Schoolgirls collect their free mid-day meal, distributed by a government-run primary school, in New Delhi. Image: Reuters

The order is a huge disappointment for those facing issues with Aadhaar

Each of these arguments in effect fails if, by 31 March, a large number of people are forced to rely on Aadhaar, regardless of whether or not it violates their constitutional rights (since the Supreme Court is yet to rule on this).

The current order, thus, comes as a huge disappointment to those hoping for relief from their issues with Aadhaar. For those facing authentication and other issues with Aadhaar, the only option will be to rely on the UIDAI’s exception handling mechanisms. Given the extent of exclusion that is being reported, it is unclear to what extent these mechanisms have actually been implemented or are effective in solving people’s issues.

In addition, it is unclear if the exception handling mechanisms accommodate people who choose not to have Aadhaar. Until the Supreme Court rules on this, the people do have a right to choose not to enroll for Aadhaar. The current order, however, in effect takes away this right for a large section of society.

Linking under these Sections

Note that many of these notifications under Section 7 do not deal with linking, meaning that their cards or accounts pertaining to the schemes will not be invalidated. Their right to obtain benefits, however, will definitely be affected.

Where notifications have been issued under Section 7 specifically for such linking, the accounts will be invalidated as well. Aadhaar linking has been prescribed for certain schemes such as MGNREGA and for PRAN cards. However, it is unclear under which law these are prescribed and subject to what deadlines. Where they are prescribed under Section 7, however, these accounts risk being invalidated after 31 March. This is yet another risk to constitutional rights that a large section of people can face before the pronouncement of the final verdict.

The Supreme Court should reconsider its order

There are serious questions of privacy breaches as well as violation of constitutional rights to be decided in this case. It was taking the seriousness of these questions into account that the 2015 order of the Supreme Court, the first interim order, had restricted Aadhaar to six specified schemes only. It is hoped that the Supreme Court will reconsider the exception it has drawn out for subsidies, etc., under Section 7. The use of a system which (possibly) violates people’s constitutional rights should not be made mandatory before the Court decides on its constitutionality.
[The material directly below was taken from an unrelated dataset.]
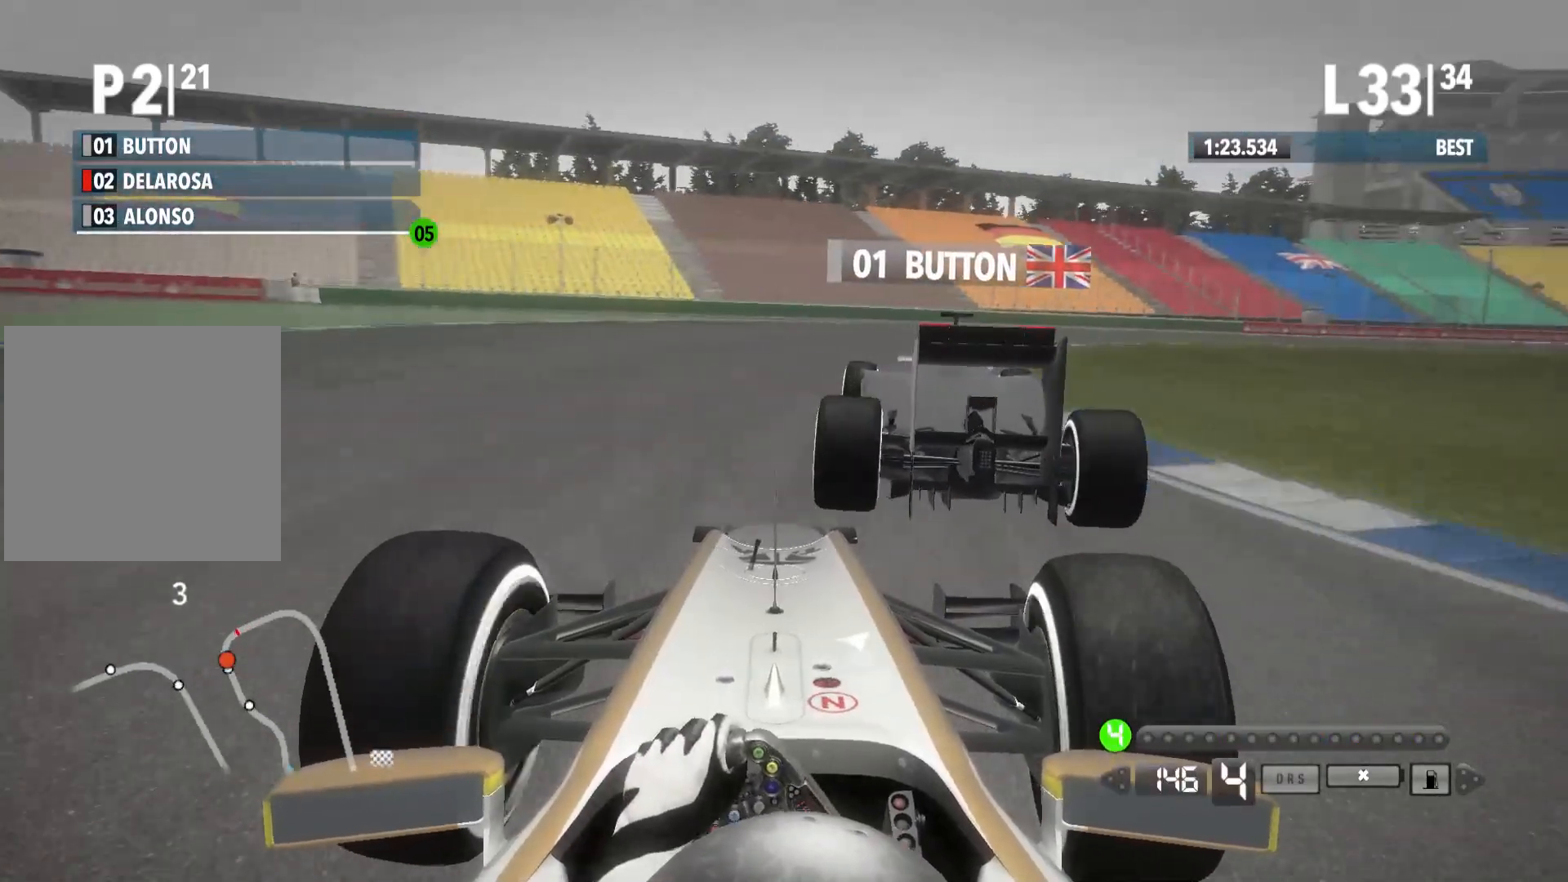
{"buttons": ["X"], "left_stick": "right", "right_stick": "center", "events": [[450, "X", "down"]]}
A man goes through the process of eye scanning for Unique Identification (UID) database system. Reuters

A man goes through the process of eye scanning for Unique Identification (UID) database system. Reuters

Summary of the SC’s interim order

The Supreme Court’s order has essentially extended the interim order of 15 December, 2017 until the disposal of the case and the pronouncement of the final judgment. The effect of the Supreme Court’s order is that the deadlines for Aadhaar linkages have been so extended:

i) For all schemes of Central and State government ministries or departments (with the exception of those under Section 7, discussed above).
ii) For all existing bank accounts.
iii) For new bank accounts: Linking can be completed by the extended deadline, but either Aadhaar card or proof of enrolment with Aadhaar must mandatorily be furnished with the application for the new account.
iv) For e-KYC for mobile phone linkages.
v) For linking with PAN: Aadhaar-PAN linkages continue to be governed by the Binoy Viswam judgment, i.e., those who do not have an Aadhaar need not link their PAN cards, but those who do need to link it by the extended deadline.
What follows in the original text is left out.